Text-to-motion (T2M) generation with diffusion backbones achieves strong realism and alignment. Safety concerns in T2M methods have been raised in recent years; existing methods replace discrete VQ-VAE codebook entries to steer the model away from unsafe behaviors. However, discrete codebook replacement-based methods have two critical flaws: firstly, replacing codebook entries which are reused by benign prompts leads to drifts on everyday tasks, degrading the model's benign performance; secondly, discrete token-based methods introduce quantization and smoothness loss, resulting in artifacts and jerky transitions. Moreover, existing text-to-motion datasets naturally contain unsafe intents and corresponding motions, making them unsuitable for safety-driven machine learning. To address these challenges, we propose SafeMo, a trustworthy motion generative framework integrating Minimal Motion Unlearning (MMU), a two-stage machine unlearning strategy, enabling safe human motion generation in continuous space, preserving continuous kinematics without codebook loss and delivering strong safety-utility trade-offs compared to current baselines. Additionally, we present the first safe text-to-motion dataset SafeMoVAE-29K integrating rewritten safe text prompts and continuous refined motion for trustworthy human motion unlearning. Built upon DiP, SafeMo efficiently generates safe human motions with natural transitions. Experiments demonstrate effective unlearning performance of SafeMo by showing strengthened forgetting on unsafe prompts, reaching 2.5x and 14.4x higher forget-set FID on HumanML3D and Motion-X respectively, compared to the previous SOTA human motion unlearning method LCR, with benign performance on safe prompts being better or comparable. Code: https://github.com/AIGeeksGroup/SafeMo. Website: https://aigeeksgroup.github.io/SafeMo.
Paper Structure (44 sections, 7 equations, 9 figures, 6 tables, 1 algorithm)

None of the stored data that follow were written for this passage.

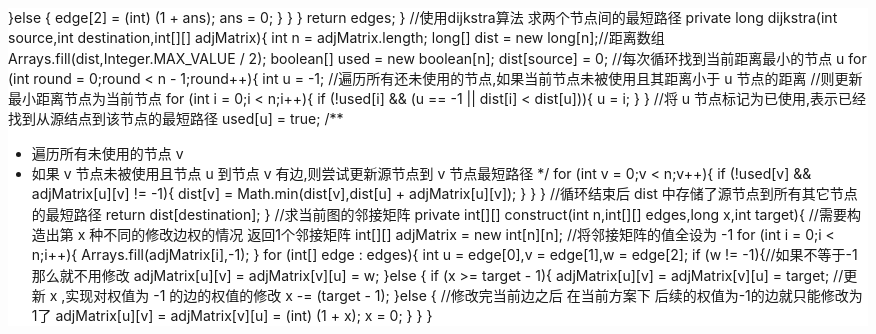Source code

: }else {
edge[2] = (int) (1 + ans);
ans = 0;
}
}
}
return edges;
}
//使用dijkstra算法 求两个节点间的最短路径
private long dijkstra(int source,int destination,int[][] adjMatrix){
int n = adjMatrix.length;
long[] dist = new long[n];//距离数组
Arrays.fill(dist,Integer.MAX_VALUE / 2);
boolean[] used = new boolean[n];
dist[source] = 0;
//每次循环找到当前距离最小的节点 u
for (int round = 0;round < n - 1;round++){
int u = -1;
//遍历所有还未使用的节点,如果当前节点未被使用且其距离小于 u 节点的距离
//则更新最小距离节点为当前节点
for (int i = 0;i < n;i++){
if (!used[i] && (u == -1 || dist[i] < dist[u])){
u = i;
}
}
//将 u 节点标记为已使用,表示已经找到从源结点到该节点的最短路径
used[u] = true;
/**
* 遍历所有未使用的节点 v
* 如果 v 节点未被使用且节点 u 到节点 v 有边,则尝试更新源节点到 v 节点最短路径
*/
for (int v = 0;v < n;v++){
if (!used[v] && adjMatrix[u][v] != -1){
dist[v] = Math.min(dist[v],dist[u] + adjMatrix[u][v]);
}
}
}
//循环结束后 dist 中存储了源节点到所有其它节点的最短路径
return dist[destination];
}
//求当前图的邻接矩阵
private int[][] construct(int n,int[][] edges,long x,int target){
//需要构造出第 x 种不同的修改边权的情况 返回1个邻接矩阵
int[][] adjMatrix = new int[n][n];
//将邻接矩阵的值全设为 -1
for (int i = 0;i < n;i++){
Arrays.fill(adjMatrix[i],-1);
}
for (int[] edge : edges){
int u = edge[0],v = edge[1],w = edge[2];
if (w != -1){//如果不等于-1 那么就不用修改
adjMatrix[u][v] = adjMatrix[v][u] = w;
}else {
if (x >= target - 1){
adjMatrix[u][v] = adjMatrix[v][u] = target;
//更新 x ,实现对权值为 -1 的边的权值的修改
x -= (target - 1);
}else {
//修改完当前边之后 在当前方案下 后续的权值为-1的边就只能修改为1了
adjMatrix[u][v] = adjMatrix[v][u] = (int) (1 + x);
x = 0;
}
}
}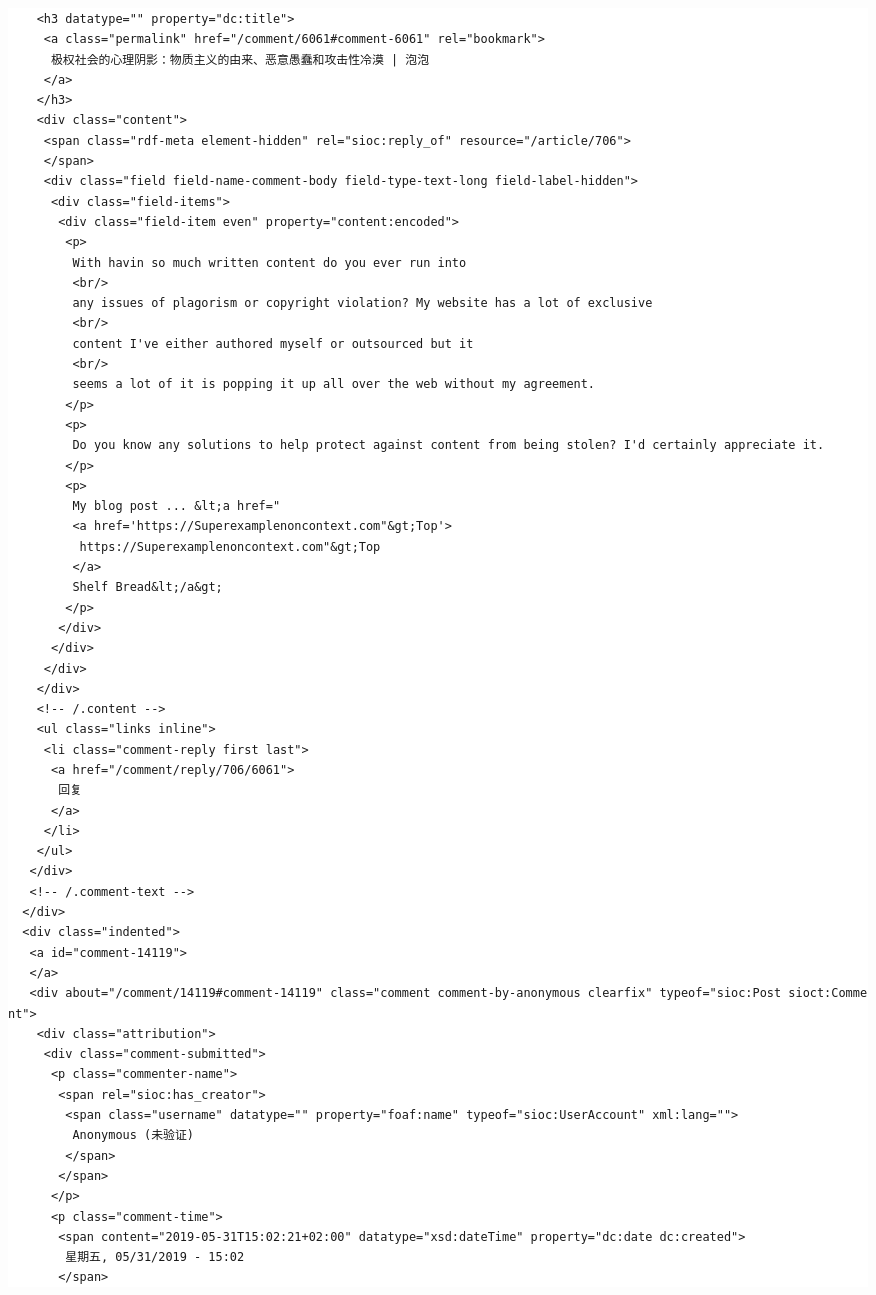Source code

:         <h3 datatype="" property="dc:title">
         <a class="permalink" href="/comment/6061#comment-6061" rel="bookmark">
          极权社会的心理阴影：物质主义的由来、恶意愚蠢和攻击性冷漠 | 泡泡
         </a>
        </h3>
        <div class="content">
         <span class="rdf-meta element-hidden" rel="sioc:reply_of" resource="/article/706">
         </span>
         <div class="field field-name-comment-body field-type-text-long field-label-hidden">
          <div class="field-items">
           <div class="field-item even" property="content:encoded">
            <p>
             With havin so much written content do you ever run into
             <br/>
             any issues of plagorism or copyright violation? My website has a lot of exclusive
             <br/>
             content I've either authored myself or outsourced but it
             <br/>
             seems a lot of it is popping it up all over the web without my agreement.
            </p>
            <p>
             Do you know any solutions to help protect against content from being stolen? I'd certainly appreciate it.
            </p>
            <p>
             My blog post ... &lt;a href="
             <a href='https://Superexamplenoncontext.com"&gt;Top'>
              https://Superexamplenoncontext.com"&gt;Top
             </a>
             Shelf Bread&lt;/a&gt;
            </p>
           </div>
          </div>
         </div>
        </div>
        <!-- /.content -->
        <ul class="links inline">
         <li class="comment-reply first last">
          <a href="/comment/reply/706/6061">
           回复
          </a>
         </li>
        </ul>
       </div>
       <!-- /.comment-text -->
      </div>
      <div class="indented">
       <a id="comment-14119">
       </a>
       <div about="/comment/14119#comment-14119" class="comment comment-by-anonymous clearfix" typeof="sioc:Post sioct:Comment">
        <div class="attribution">
         <div class="comment-submitted">
          <p class="commenter-name">
           <span rel="sioc:has_creator">
            <span class="username" datatype="" property="foaf:name" typeof="sioc:UserAccount" xml:lang="">
             Anonymous (未验证)
            </span>
           </span>
          </p>
          <p class="comment-time">
           <span content="2019-05-31T15:02:21+02:00" datatype="xsd:dateTime" property="dc:date dc:created">
            星期五, 05/31/2019 - 15:02
           </span>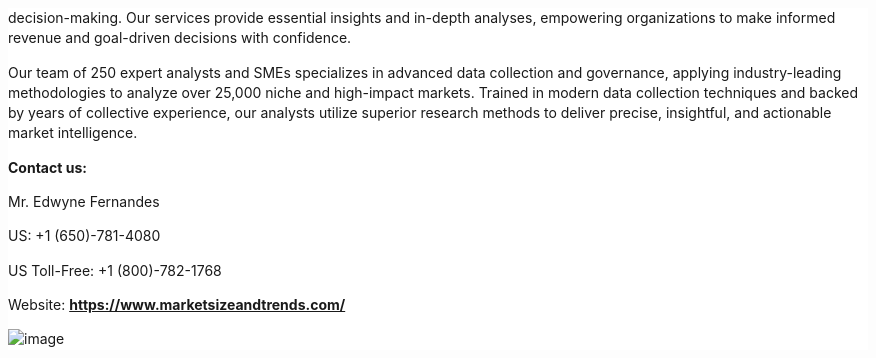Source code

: decision-making. Our services provide essential insights and in-depth analyses, empowering organizations to make informed revenue and goal-driven decisions with confidence.</p><p>Our team of 250 expert analysts and SMEs specializes in advanced data collection and governance, applying industry-leading methodologies to analyze over 25,000 niche and high-impact markets. Trained in modern data collection techniques and backed by years of collective experience, our analysts utilize superior research methods to deliver precise, insightful, and actionable market intelligence.</p><p><strong>Contact us:</strong></p><p>Mr. Edwyne Fernandes</p><p>US: +1 (650)-781-4080</p><p>US Toll-Free: +1 (800)-782-1768</p><p>Website: <strong><a href="https://www.marketsizeandtrends.com/">https://www.marketsizeandtrends.com/</a></strong></p>
![image](https://github.com/user-attachments/assets/c1ac38c4-114d-4117-b977-dafda516ca59)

This paper contains 44 sections, 7 equations, 9 figures, 6 tables, 1 algorithm.

Figures (9)

  • Figure 1: Discrete Motion Token vs. Continuous Motion Token.Discrete: generation is constrained by finite codebook entries, leading to quantization artifacts and piecewise transitions under the same prompt. Continuous: smoother kinematics and joint trajectories, natural phase transitions without staircase and jitter.
  • Figure 2: Overview of the SafeMoEngine. We first classify and rewrite harmful texts (Level 2 & 3), route Level 1 texts to original motions, compose text conditions and syhthesize motions via two generative models, to construct SafeMoVAE-29K and SafeMoVQ-29K, respectively.
  • Figure 3: Overview of SafeMo.Stage 1 (top): the unsafe stream optimizes through a harmful motion-specific loss and a random decoupling strategy, while the safe stream applies a negative preservation divergence. Only LoRA adapters on DiP are updated to obtain the pure harmful task vector. Stage 2 (bottom): we negate the learned harmful task vector via a motion-class aware $\alpha$, such that the model suppresses unsafe behaviors on unsafe prompts and preserve performance on safe prompts.
  • Figure 4: Qualitative results of our models.
  • Figure 5: Qualitative results of generated motions on unsafe prompts (Part I).